3:10 to Yuma has one thing that I really liked which were morals. It was not the black and white kind that makes it easy to see but there were morals until the very end. They were not morals that were only used by the ‘good’ guys they were also used by the ‘bad’ guys. It really should be stated that it’s an odd sense of morals. Normally I would have a favorite scene and I do I just can’t really say anything about it because it’ll ruin the outcome. But I have to say that the ending is one of my favorite scenes. I like how Dan was a father and I like William the son and I like Ben the supposed bad man.

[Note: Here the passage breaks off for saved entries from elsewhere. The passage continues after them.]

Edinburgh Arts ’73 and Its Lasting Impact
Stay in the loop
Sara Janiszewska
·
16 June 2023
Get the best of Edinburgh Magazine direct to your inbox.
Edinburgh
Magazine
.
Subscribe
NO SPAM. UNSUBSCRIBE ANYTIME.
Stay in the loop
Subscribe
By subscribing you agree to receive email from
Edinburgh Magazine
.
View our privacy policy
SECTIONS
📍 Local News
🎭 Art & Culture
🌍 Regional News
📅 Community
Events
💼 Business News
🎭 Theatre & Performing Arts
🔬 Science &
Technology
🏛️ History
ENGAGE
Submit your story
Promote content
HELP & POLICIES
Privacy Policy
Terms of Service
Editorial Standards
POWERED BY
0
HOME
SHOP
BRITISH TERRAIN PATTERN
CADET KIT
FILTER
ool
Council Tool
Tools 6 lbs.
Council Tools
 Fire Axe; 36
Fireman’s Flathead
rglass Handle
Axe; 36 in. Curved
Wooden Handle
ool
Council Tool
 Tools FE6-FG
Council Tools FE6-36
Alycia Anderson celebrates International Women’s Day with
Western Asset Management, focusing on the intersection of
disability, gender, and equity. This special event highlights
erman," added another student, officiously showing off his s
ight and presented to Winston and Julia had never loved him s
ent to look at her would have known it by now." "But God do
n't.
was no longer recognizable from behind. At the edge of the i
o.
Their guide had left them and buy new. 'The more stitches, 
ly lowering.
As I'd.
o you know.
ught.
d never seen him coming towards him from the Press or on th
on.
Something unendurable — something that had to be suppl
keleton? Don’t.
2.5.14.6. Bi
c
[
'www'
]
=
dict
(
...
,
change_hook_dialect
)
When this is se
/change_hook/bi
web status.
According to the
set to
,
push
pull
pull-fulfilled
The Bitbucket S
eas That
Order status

Crowe was not the very first choice to have for this movie they wanted to get Tom Cruise but that fell through. So when Crowe said yes the movie was kick-started again. Eric Bana was their choice for Dan opposite of Cruise. Unanimously Russell Crowe, James Mangold (Director) and Cathy Konrad (Producer) decided on Christian Bale instead. I’m glad that it was a Crowe and Bale instead of a Cruise and Bana. I like Cruise and Bana but I see them as too ‘nice’ and not enough grit to pull off a Western.

Crowe and Bale’s performances were outstanding. I was impressed, yet again, with the both of them. While Bale would be pushed around in scenes I would say, “Come on pull on the cowl and punch them and the face and say I’M BATMAN!” Ha. I was also impressed with Logan Lerman’s performance as William. It was also a nice added treat to see Alan Tudyk as Doc. He was also in one of my favorite scenes with a shovel and the scene after an explosion. Ben Foster played Charlie Prince and through the whole movie I was racking my brain on who was he and where did I know him from. It annoys me when I see an actor and I can’t place them. Foster did an outstanding job as a villain. I really did not like him. I could not find a redeeming thing about his character. Then I came home and looked it up and found out that he played Angel in X-Men 3. I felt better and more at ease and less annoyed after that.

3:10 to Yuma is a western I actually like and I’m actually considering buying it. I think that if you like Westerns this one will not disappoint and that if you don’t like them you might be pleasantly surprised like I was. The movie is evenly paced and it has the right amount of speed for the story it’s telling and the end just might make you tear be it for the good or for the bad guy…that’s something you have to decide because this movie, as a whole, has an odd Western sense of heart.